Ktoś w dyskusji postawił argument: jakby panu Najzerowi ktoś pijany zabił autem kogoś z rodziny, to śpiewałby inaczej… Proszę Państwa, świat jest okrutny: zdarzają się na drogach wypadki śmiertelne, z udziałem pijanych kierowców – i nie ma na świecie państwa, gdzie te wypadki się nie zdarzają. Nie da się całkowicie wyeliminować wypadków drogowych. Ale by zmniejszyć ich ilość nie trzeba wcale zwiększać uprawnień kontrolnych Policji. Wiadomo, że normalny (mądry) człowiek nie wsiada pijany za kierownicę. Tego, który jest głupi, najlepiej wystraszyć. Spróbujcie dyskutować z głupcem. Strach natomiast każdemu przemówi do rozsądku, zwłaszcza człowiek głupi musi się bać jakiejś kary, bo wtedy najlepiej zrozumie, czego nie powinien robić. Dlatego jedynie surowość kar za przestępstwa drogowe oraz skuteczność ich wykonywania będzie efektywnym sposobem walki z pijanymi kierowcami. Spróbujmy, jak radzi pan Najzer, sądzić sprawców wypadków drogowych jak morderców. Bezwzględnie egzekwujmy nałożone kary. Już nie mówię o metodach średniowiecznych, choć sam najchętniej zorganizowałbym w kilku największych miastach parę przykładowych egzekucji. Zabiłeś autem po pijaku matkę z dzieckiem, zostaniesz rozstrzelany. Publicznie, żeby podobni do ciebie dobrze się przestraszyli… Ale nawet dożywocie za spowodowanie po pijanemu wypadku drogowego ze skutkiem śmiertelnym niosłoby ze sobą jakiś zalążek sprawiedliwości. I to byłaby, proszę Państwa, właściwa praca nad bezpieczeństwem naszych dróg. A nie jakieś łapanki, organizowane dla poprawienia statystyk lokalnej komendy Policji – lub, nie daj boże, wypełnienia dziury w gminnej kasie – w których odpowiedzialność za działania pijanych kretynów muszą ponosić ludzie uczciwi. I to wszystko jedno, w jakim kraju.
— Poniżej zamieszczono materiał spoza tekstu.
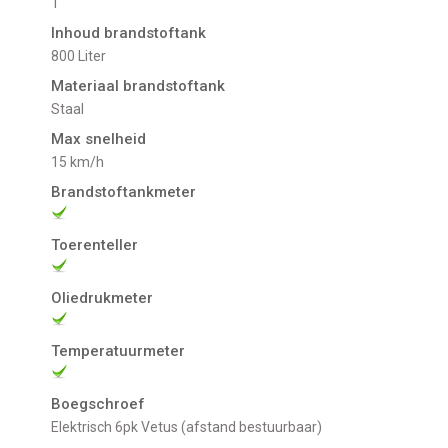
1
Inhoud brandstoftank
800 Liter
Materiaal brandstoftank
Staal
Max snelheid
15 km/h
Brandstoftankmeter
Toerenteller
Oliedrukmeter
Temperatuurmeter
Boegschroef
Elektrisch 6pk Vetus (afstand bestuurbaar)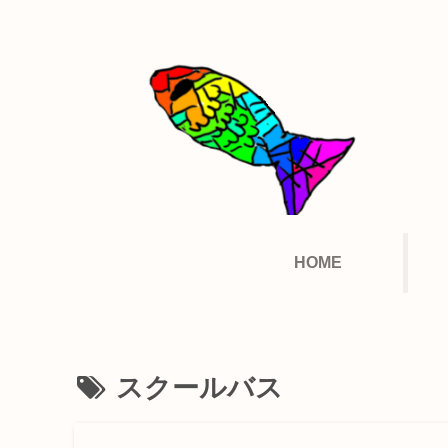
HOME
スクールバス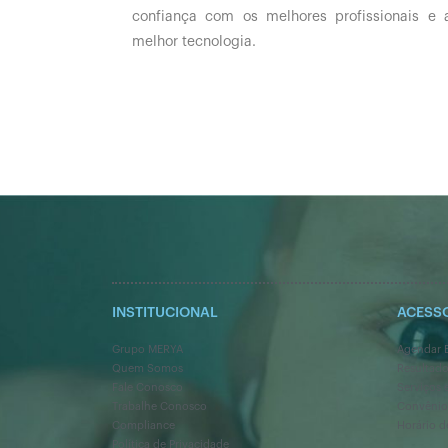
confiança com os melhores profissionais e 
melhor tecnologia.
INSTITUCIONAL
ACESS
Grupo MERYA
Agendar 
Quem Somos
Resultad
Fale Conosco
Serviços 
Trabalhe Conosco
Convênio
Compliance
Horário d
Política de Privacidade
Można w tej sprawie dyskutować długo, m.in. nad sensownością przepisu o zapinaniu pasów. Policjant chce ustawić się na drodze z lornetką i wlepić mandat kierowcy, którego z paru kilometrów przyuważył na jeździe bez  pasa… Pytanie numer jeden: w jaki sposób zapięcie pasa kierowcy ma wpływ na bezpieczeństwo innych użytkowników drogi? Otóż nie ma żadnego. Jak nie zapnę sobie pasa, to najwyżej sam ucierpię z tego powodu w wypadku na drodze. To jest moje auto i moje pasy – i powinienem robić z nimi, co uważam za słuszne. No, ale, jak zauważył jeden z dyskutantów: dura lex sed lex. Ten przepis w Polsce obowiązuje, więc należy się do niego stosować. Choć generalna konkluzja jest taka: bezpieczeństwo na drodze TAK, naruszanie wolności NIE. I to wszystko jedno, przez jaką władzę.